*** Entries supplied Section Begins ***

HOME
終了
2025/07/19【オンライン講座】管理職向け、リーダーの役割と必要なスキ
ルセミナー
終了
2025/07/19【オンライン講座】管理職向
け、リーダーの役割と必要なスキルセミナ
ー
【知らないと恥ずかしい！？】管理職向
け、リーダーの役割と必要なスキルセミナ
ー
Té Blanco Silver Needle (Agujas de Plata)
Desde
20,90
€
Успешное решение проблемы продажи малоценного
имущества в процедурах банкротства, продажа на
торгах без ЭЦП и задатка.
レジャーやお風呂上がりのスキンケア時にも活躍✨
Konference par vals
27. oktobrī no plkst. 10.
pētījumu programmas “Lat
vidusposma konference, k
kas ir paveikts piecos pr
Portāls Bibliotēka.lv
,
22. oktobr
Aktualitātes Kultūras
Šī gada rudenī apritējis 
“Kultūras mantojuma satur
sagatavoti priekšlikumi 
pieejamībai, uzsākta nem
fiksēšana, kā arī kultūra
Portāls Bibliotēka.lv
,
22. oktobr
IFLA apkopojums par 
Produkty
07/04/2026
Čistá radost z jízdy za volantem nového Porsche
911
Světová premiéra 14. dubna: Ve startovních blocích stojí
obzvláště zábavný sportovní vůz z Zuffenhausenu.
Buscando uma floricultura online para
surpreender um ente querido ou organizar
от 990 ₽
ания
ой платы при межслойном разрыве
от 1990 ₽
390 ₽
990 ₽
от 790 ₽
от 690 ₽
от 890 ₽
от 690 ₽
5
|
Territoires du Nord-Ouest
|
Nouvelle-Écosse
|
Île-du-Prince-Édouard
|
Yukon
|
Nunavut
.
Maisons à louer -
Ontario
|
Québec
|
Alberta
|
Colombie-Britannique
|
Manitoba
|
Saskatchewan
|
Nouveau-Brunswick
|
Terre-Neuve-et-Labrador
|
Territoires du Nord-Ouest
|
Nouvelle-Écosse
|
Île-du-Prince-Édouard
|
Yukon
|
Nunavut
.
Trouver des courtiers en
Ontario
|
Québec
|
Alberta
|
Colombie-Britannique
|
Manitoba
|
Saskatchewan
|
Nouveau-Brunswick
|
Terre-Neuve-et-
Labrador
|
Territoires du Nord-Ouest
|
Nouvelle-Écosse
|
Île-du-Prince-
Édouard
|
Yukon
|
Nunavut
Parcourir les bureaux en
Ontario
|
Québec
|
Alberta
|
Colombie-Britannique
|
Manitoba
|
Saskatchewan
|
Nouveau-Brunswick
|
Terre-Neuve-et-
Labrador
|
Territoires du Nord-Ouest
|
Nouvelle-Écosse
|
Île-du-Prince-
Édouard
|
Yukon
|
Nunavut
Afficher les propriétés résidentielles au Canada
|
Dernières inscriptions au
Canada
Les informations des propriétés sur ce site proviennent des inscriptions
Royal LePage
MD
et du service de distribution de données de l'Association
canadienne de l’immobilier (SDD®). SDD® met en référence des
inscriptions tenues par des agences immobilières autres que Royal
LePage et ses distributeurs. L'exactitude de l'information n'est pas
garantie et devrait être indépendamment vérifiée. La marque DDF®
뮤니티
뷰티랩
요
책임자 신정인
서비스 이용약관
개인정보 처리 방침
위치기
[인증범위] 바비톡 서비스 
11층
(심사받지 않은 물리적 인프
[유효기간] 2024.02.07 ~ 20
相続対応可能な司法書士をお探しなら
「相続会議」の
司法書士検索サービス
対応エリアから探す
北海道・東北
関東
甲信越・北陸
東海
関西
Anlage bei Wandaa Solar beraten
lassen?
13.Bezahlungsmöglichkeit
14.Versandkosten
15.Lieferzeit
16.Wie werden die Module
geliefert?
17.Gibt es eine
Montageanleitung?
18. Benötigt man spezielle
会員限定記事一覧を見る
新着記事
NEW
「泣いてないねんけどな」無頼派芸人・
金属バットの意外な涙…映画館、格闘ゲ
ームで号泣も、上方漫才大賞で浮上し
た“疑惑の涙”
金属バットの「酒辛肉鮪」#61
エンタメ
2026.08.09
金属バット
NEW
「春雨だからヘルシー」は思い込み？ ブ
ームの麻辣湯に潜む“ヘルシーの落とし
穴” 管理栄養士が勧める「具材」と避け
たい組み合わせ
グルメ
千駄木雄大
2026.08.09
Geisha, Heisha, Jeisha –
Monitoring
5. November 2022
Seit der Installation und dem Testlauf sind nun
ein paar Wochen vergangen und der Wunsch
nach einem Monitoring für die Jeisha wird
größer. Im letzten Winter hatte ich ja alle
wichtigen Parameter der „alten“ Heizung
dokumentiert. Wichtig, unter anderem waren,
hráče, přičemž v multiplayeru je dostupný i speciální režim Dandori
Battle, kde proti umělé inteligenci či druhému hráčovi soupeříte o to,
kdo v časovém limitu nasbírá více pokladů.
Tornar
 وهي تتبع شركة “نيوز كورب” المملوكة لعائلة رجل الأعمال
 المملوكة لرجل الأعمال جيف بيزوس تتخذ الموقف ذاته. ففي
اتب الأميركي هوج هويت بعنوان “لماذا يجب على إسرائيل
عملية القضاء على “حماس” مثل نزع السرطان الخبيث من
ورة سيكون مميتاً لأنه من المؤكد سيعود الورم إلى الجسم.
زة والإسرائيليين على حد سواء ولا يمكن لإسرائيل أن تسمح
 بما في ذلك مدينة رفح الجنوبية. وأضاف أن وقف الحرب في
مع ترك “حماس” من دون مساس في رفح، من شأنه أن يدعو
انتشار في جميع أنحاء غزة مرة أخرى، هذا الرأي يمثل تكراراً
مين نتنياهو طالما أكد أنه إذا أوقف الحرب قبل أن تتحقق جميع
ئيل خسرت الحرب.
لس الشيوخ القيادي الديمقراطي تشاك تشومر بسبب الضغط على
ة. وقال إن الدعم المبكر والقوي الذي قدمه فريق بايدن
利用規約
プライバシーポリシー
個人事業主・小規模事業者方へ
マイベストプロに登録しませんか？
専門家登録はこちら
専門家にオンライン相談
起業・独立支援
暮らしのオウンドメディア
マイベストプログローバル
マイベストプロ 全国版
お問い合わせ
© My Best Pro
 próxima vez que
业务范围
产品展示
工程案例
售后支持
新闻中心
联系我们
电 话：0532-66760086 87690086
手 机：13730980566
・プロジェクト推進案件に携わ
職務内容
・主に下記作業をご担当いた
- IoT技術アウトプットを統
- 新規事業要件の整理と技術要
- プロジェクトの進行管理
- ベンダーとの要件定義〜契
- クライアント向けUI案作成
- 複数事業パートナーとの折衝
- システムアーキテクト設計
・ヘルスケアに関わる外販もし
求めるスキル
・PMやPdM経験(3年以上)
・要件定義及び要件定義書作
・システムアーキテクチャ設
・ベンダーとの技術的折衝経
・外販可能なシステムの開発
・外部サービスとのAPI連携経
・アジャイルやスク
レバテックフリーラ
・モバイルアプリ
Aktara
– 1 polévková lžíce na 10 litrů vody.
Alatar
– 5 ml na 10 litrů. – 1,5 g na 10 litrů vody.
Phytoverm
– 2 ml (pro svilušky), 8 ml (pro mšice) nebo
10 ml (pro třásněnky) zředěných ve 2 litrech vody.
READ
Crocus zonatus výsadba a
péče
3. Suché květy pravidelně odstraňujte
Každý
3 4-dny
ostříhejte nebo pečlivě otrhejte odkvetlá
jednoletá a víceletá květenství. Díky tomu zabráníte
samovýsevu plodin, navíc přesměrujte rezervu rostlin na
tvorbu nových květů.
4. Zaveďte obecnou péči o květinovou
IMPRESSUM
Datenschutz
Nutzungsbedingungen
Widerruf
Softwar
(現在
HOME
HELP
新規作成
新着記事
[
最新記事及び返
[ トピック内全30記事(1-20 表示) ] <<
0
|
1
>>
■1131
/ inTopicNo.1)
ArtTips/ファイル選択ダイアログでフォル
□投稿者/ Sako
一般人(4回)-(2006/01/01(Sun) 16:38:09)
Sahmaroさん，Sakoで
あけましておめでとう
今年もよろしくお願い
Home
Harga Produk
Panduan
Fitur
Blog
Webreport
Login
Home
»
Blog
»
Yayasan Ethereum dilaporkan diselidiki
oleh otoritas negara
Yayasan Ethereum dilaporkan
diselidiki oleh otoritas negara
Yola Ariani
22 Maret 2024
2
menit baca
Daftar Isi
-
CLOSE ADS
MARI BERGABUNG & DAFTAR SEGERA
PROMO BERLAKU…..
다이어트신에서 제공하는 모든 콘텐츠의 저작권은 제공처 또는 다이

*** Entries supplied Section Ends ***

Within the entries above, how many lines include the word "جميع"? Respond with the number only.

2